▶ **Available data**:
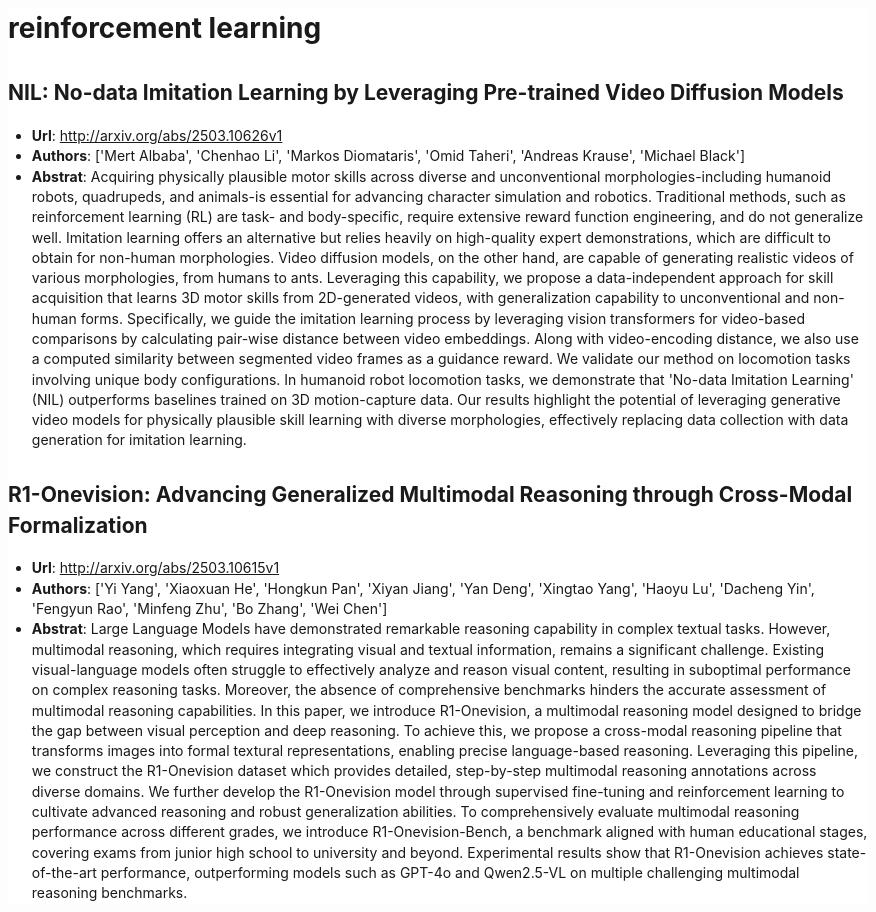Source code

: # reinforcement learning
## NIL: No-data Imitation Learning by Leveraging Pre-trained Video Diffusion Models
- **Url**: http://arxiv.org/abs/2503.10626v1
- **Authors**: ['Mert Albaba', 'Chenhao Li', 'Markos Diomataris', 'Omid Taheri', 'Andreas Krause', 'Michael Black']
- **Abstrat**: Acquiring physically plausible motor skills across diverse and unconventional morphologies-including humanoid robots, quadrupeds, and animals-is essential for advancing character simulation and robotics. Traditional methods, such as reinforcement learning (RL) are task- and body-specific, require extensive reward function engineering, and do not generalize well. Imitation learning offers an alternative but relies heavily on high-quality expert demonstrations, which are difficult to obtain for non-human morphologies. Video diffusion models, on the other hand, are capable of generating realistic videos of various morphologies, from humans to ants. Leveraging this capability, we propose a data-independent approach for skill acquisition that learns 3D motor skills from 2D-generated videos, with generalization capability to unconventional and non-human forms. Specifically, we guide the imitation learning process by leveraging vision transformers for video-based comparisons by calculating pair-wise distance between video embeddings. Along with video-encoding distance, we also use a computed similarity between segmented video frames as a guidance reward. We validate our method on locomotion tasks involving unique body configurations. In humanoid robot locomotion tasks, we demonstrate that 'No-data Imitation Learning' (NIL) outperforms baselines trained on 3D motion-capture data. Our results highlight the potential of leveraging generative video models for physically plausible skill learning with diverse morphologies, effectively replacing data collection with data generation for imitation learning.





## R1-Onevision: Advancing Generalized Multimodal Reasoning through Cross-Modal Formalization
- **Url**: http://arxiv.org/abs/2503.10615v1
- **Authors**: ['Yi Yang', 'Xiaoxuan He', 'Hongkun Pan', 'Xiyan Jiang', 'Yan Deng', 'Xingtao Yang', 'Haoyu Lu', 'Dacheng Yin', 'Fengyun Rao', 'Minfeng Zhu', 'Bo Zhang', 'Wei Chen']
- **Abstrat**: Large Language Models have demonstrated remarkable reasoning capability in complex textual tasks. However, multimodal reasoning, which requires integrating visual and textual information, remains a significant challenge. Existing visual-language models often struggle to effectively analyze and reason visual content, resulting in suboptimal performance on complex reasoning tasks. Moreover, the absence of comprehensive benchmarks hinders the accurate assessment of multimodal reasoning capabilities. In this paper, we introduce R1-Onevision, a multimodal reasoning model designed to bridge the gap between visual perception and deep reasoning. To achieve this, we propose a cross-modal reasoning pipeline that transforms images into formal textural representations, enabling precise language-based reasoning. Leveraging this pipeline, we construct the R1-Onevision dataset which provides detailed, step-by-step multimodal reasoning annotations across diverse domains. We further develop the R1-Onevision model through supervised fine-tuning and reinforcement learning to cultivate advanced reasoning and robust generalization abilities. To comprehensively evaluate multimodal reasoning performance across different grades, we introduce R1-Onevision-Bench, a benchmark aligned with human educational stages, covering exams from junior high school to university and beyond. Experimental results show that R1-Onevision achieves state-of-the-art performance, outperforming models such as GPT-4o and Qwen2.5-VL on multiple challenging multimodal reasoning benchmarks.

▶ **Directive**: Your reply should hold every line from the data that contains "arxiv", copied in full.

▶ **Result**:
- **Url**: http://arxiv.org/abs/2503.10626v1
- **Url**: http://arxiv.org/abs/2503.10615v1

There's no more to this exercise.